On the surface, Boeing(NYSE:BA) looks like it has all the ingredients of a potential millionaire investment. The aircraft market is growing, competition is minimal, and government contracts are plentiful. But despite its many assets, this aerospace leader has lost 60% of its value in half a decade. Has this decline created a buying opportunity for this once-stellar company, or should it be taken as a warning to investors to stay away?
The expression « economic gap« — popularized by investing legend Warren Buffett – refers to certain types of sustainable competitive advantages that a company can possess who do it is difficult for potential rivals to assert themselves against him. Boeing’s moat is as deep as it gets. On the large aircraft market, it has a duopoly with its European rival. Airbuswith a market share of around 40% for large aircraft (compared to 60% for Airbus). It also plays a notable role in US defense contracts, supplying weapons systems such as the iconic Apache helicopter.
Start your mornings smarter! Wake up with Breakfast News in your mailbox every market day. Register for free »
Investors shouldn’t expect the duopoly to end anytime soon. The large jet manufacturing industry has an incredibly high level barrier to entry due to capital investment requiredd, intense regulatory oversight and commercial relationships between manufacturers and major airlines which may be reluctant to experiment with new suppliers.
During the very In the long term, a Chinese rival like COMAC could benefit from lower labor costs and support from Beijing. government to impose itself in the industry. But the International Bureau of Aviation (IBA) expects new entrants to capture only about 1% of opportunities by 2030. With potential disruption in the industry decades away, Boeing the biggest the threat could be itself.
Boeing’s third-quarter revenue fell about 1% year-over-year to $17.8 billion, with results hurt by the commercial aircraft segment, where sales fell 5% to 7 .44 billion dollars. This core business was struggling with a crowd of issues, including a seven-week strike by the International Association of Machinists and Aerospace Workers (IAM) that ended this month.

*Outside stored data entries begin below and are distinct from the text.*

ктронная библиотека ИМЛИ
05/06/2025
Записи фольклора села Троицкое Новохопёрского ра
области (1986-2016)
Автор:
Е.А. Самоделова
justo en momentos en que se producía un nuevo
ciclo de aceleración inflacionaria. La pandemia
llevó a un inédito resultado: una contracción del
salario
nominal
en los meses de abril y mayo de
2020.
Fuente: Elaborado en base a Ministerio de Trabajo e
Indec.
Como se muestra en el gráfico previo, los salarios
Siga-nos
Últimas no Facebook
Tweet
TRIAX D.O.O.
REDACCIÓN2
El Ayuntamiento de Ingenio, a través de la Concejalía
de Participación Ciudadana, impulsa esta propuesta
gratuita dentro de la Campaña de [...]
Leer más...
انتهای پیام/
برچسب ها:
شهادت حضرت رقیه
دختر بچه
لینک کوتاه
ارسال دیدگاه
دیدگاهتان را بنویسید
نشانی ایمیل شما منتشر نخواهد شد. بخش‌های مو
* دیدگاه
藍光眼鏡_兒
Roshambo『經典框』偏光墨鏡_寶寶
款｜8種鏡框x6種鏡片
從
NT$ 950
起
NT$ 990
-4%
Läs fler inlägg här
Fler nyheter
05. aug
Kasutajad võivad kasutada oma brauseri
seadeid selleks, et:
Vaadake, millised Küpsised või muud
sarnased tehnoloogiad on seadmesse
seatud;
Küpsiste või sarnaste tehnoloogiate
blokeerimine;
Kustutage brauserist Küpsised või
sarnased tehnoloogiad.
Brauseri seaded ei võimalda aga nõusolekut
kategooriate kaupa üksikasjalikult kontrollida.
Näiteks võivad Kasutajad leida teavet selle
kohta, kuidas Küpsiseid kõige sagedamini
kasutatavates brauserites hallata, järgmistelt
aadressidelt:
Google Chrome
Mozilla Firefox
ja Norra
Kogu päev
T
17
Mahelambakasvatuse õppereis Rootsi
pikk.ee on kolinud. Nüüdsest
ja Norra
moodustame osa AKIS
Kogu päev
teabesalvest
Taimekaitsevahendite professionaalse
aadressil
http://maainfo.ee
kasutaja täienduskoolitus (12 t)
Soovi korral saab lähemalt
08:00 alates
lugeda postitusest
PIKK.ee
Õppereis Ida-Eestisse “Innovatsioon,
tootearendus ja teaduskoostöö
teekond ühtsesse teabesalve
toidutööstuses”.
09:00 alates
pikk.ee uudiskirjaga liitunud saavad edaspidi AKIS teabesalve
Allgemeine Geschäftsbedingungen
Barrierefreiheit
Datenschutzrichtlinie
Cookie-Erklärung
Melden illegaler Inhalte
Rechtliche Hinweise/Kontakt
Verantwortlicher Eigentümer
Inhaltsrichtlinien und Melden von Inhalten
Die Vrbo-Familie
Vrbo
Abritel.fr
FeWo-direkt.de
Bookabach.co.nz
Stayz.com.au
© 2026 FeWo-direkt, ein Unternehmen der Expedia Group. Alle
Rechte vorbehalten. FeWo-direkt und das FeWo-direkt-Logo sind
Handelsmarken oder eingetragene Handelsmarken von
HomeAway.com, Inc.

New contract calls for a 38% pay increase for workers over the next four yearswith more generous pensions, putting even more pressure on this loss-making activity. As a reminder, Boeing’s commercial aircraft segment generated a third quarter operating loss of $4 billion, so higher labor costs are probably the last thing shareholders want to see right now.
Just weeks after signing the new IAM contract, federal documents revealed that Boeing would lay off 2,200 workers across the United States. This decision will probably be the first salvo in its plan to cut 10% of its global workforce (17,000 jobs) announced during the October strike. As a mature, slow-growing company, aggressive cost cutting will help Boeing maximize long-term shareholder value.
More importantly, the company will need to increase its production volume to take advantage of economies of scale. But that might be easier said than done because Boeing is already struggling with quality control issues according to the FAA.
In the best-case scenario, Boeing will be able to reduce costs and streamline operational profitability while avoiding future labor disruptions related to work on its production lines. But even if the company succeeds, it will face a mountain of $53.2 billion in expenses. long-term debt on its balance sheet. Removing these debts will deplete its cash flow, limiting potential returns for investors.
In the third trimester alone, Boeing’s interest expense was about $2 billion. And as an aircraft manufacturer, it is also facing massive outflows of funds for research and development (around $3 billion in the first three quarters of this year alone). Iit will be difficult cut these development expenses without exposing the company to the risk of falling behind technologically.With all this in mind, Boeing appears to be far from a potential millionaire manufacturer title.. Instead, he will likely underperform S&P500For the foreseeable future.
Have you ever felt like you missed the boat by buying the best performing stocks? Then you will want to hear this.
On rare occasions, our team of expert analysts issues a “Doubled” actions recommendation for businesses that they believe are on the verge of collapse. If you’re worried that you’ve already missed your chance to invest, now is the best time to buy before it’s too late. And the numbers speak for themselves:
Nvidia:If you invested $1,000 when we doubled down in 2009,you would have $368,053!*
Apple: If you invested $1,000 when we doubled down in 2008, you would have $43,533!*
Netflix: If you invested $1,000 when we doubled down in 2004, you would have $484,170!*
Right now, we’re issuing « Double Down » alerts for three incredible companies, and there may not be another chance like this anytime soon.
Will Ebiefung has no position in any of the stocks mentioned. The Motley Fool has no position in any of the securities mentioned. The Mad Motley has a disclosure policy.